Dienstag, 10. August 2010

Menzie Chinn: Wir haben bereits Deflation

Es ist eine schizophrene Welt. Auf der einen Seite gibt es viele Leute, die wegen Hyperinflation besorgt sind, obwohl Inflationsindikatoren Ruhe signalisieren und die tatsächliche Preisentwicklung abwärtsgerichtet ist. Auf der anderen Seite sind diejenigen, die tatsächlich einen Blick auf die Daten werfen und ihre Beobachtungen mit Informationen über die enorme Konjunkturflaute verbinden und sagen, dass ein Inflationsanstieg unwahrscheinlich ist, schreibt Menzie Chinn im Blog „Econbrowser“. Chinn ist der Auffassung, dass man nicht auf den Inflationsbericht vom Freitag zu warten braucht, um die Inflationsentwicklung herauszufinden. Der an der University of Wisconsin lehrende Wirtschaftsprofessor zeigt auf, dass „wir über bestimmte Horizonte bereits Deflation haben“ und „die Inflation für bestimmte Segmente der Bevölkerung schon seit einem Jahr Null beträgt“.


Inflation 3-Monate (annualisiert) durch die CPI (ex. Energie) Schätzung für das 1. Quantil, das 3. Quantil und das 5. Quantil. CPI Schätzung als arithmetischer Durchschnitt, Graph: Prof. Menzie Chinn

Betrachtet man Standard-Indikatoren, sind CPI (Kern) und PCE Inflationsraten immer noch positiv. Es ist jedoch wichtig, zu bedenken, dass die Auswirkungen von Preisveränderungen auf die Entwicklung der Lebenshaltungskosten sich je nach Einkommensgruppe unterscheiden, erklärt Chinn. In der ersten Abbildung zeigt er den Verlauf der 3-Monate-CPI Wachstumsrate (annualisiert), welche sich auf die 1., 3. und 5. Einkommensquantilen bezieht. 3-Monate (annualisiert) Inflationsrate für das 5. Quantile ist sehr nahe daran, zum Stillstand zu kommen: etwa 0,5% im Juni 2010. Im Gegensatz dazu ist die Inflation durch das 1. Einkommens-Quantile nahezu 1%. Ein anderer Weg, diesen Unterschied hervorzuheben, ist, die Überprüfung der log-Niveaus der Indizes.
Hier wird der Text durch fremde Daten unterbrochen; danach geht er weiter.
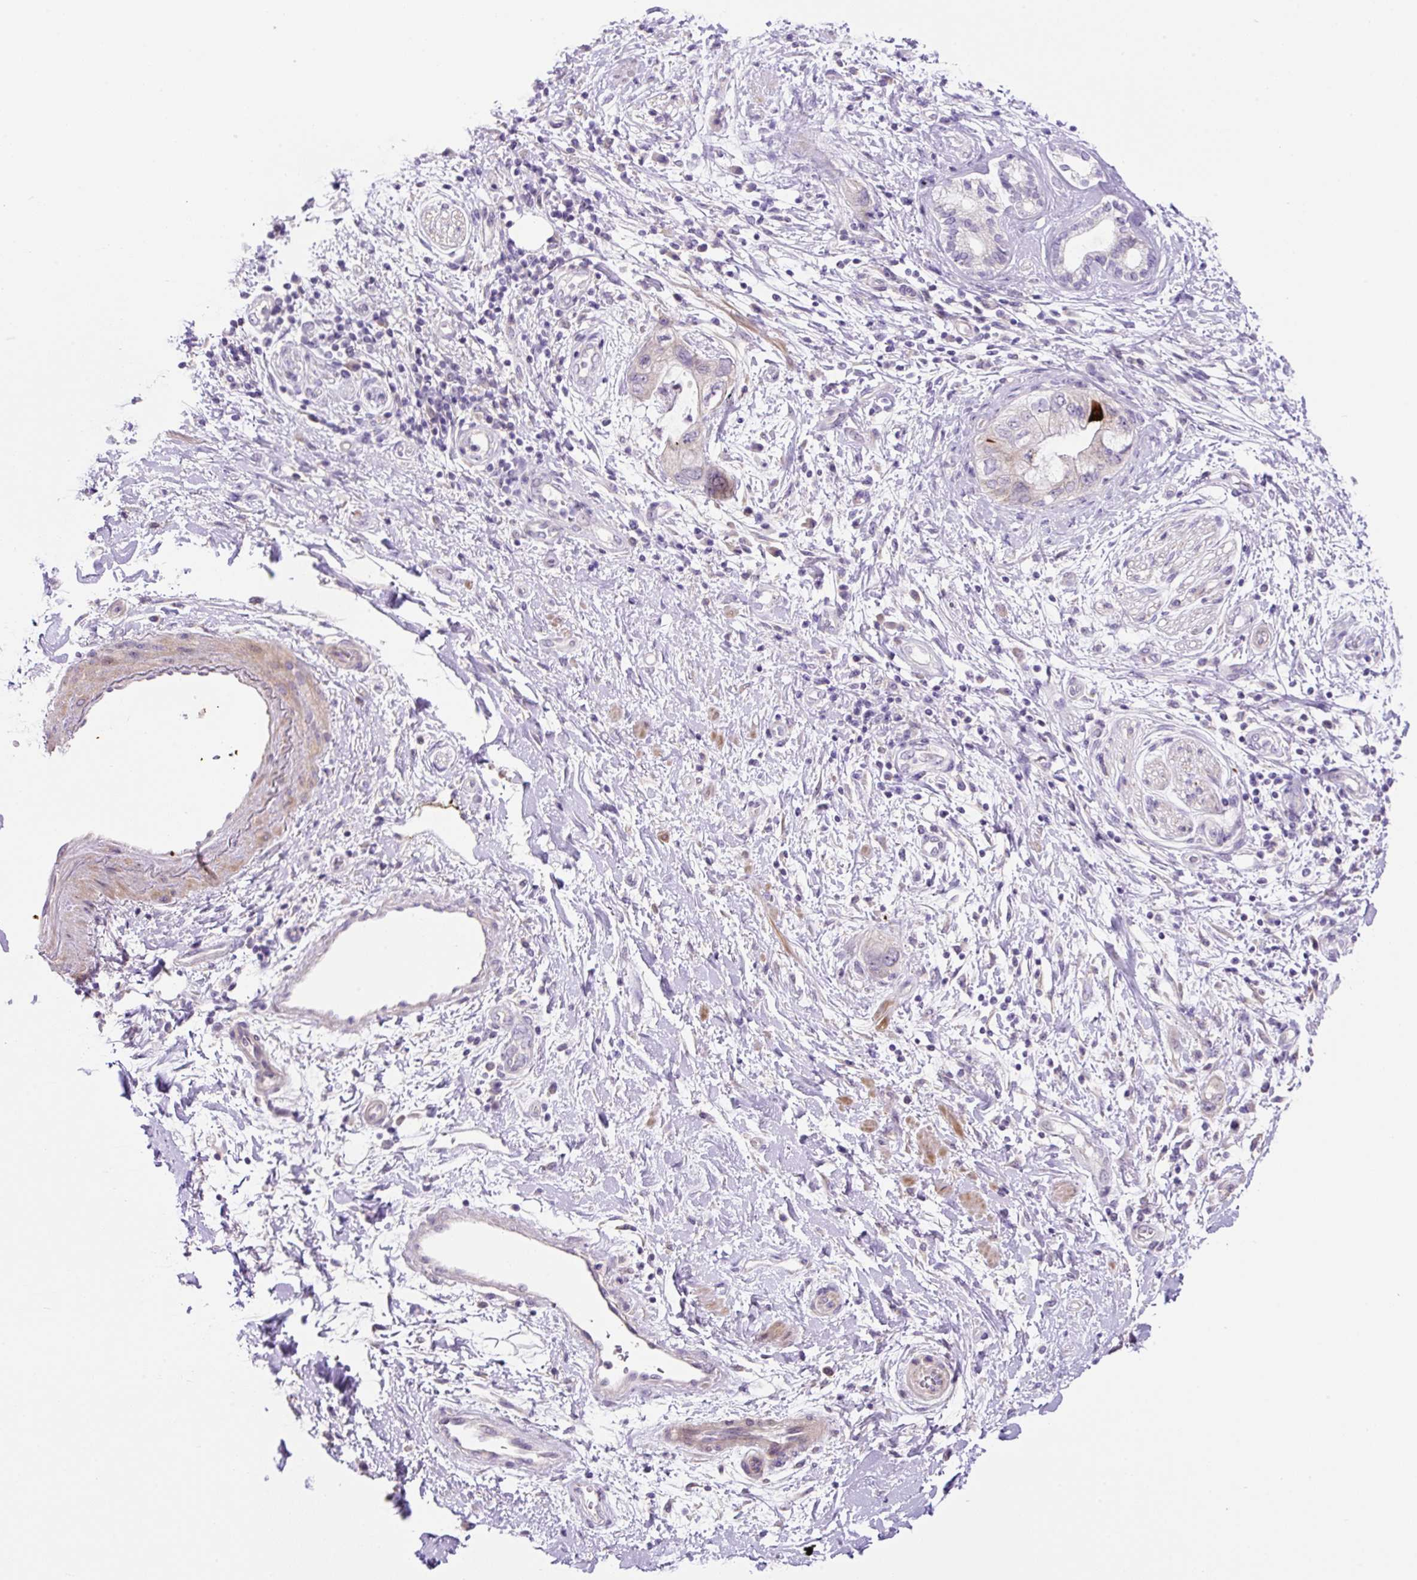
{"staining": {"intensity": "strong", "quantity": "<25%", "location": "cytoplasmic/membranous"}, "tissue": "pancreatic cancer", "cell_type": "Tumor cells", "image_type": "cancer", "snomed": [{"axis": "morphology", "description": "Adenocarcinoma, NOS"}, {"axis": "topography", "description": "Pancreas"}], "caption": "Pancreatic cancer tissue reveals strong cytoplasmic/membranous staining in about <25% of tumor cells, visualized by immunohistochemistry. The staining was performed using DAB to visualize the protein expression in brown, while the nuclei were stained in blue with hematoxylin (Magnification: 20x).", "gene": "OGDHL", "patient": {"sex": "female", "age": 73}}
Warum soll man sich aber um das 5. Quantile kümmern? Ist man wegen des gesamtwirtschaftlichen Verbrauchs besorgt, dann ist es von Interesse, zu wissen, was mit dem oberen 20% geschieht. Laut Moody’s wird rund 60% des gesamten Konsums durch dieses Quantile erfasst. Wenn das Preisniveau, dem diese Einkommensgruppe gegenübersteht, fällt, dann wird sie entweder den Konsum verschieben, in Erwartung von noch niedrigeren Preisen in Zukunft, oder sie wird den Konsum je nach Vermögensveränderung (abhängig davon, ob man Netto Gläubiger oder Schuldner ist) erhöhen oder senken.

Alle CPI-Daten (3-Monate annualisiert) zeigen seit Mai bzw. April negative Werte für das 3. und das 5. Quantile. Auch das 1. Quantile ist im Juni zurückgegangen, erklärt Chinn.


Inflation 3-Monate (annualisiert) durch die CPI (ex. Energie) Schätzung für das 1. Quantil, das 3. Quantil und das 5. Quantil. CPI Schätzung als logarithmischer Durchschnitt, Graph: Prof. Menzie Chinn

PS: Ein Quantil ist ein Merkmalswert, der die Verteilung einer Variablen in zwei Teile teilt. Spezielle Quantile sind der Median, die Quartile, die Quintile und die Perzentile. Durch Quintile (lat. „Fünftelwerte“) wird die Verteilung in 5 gleich grosse Teile zerlegt. Unterhalb des ersten Quintils (d.h. des Quantils Q2) liegen 20% der Verteilung, unterhalb des zweiten Quintils (Quantil Q4) 40% usw.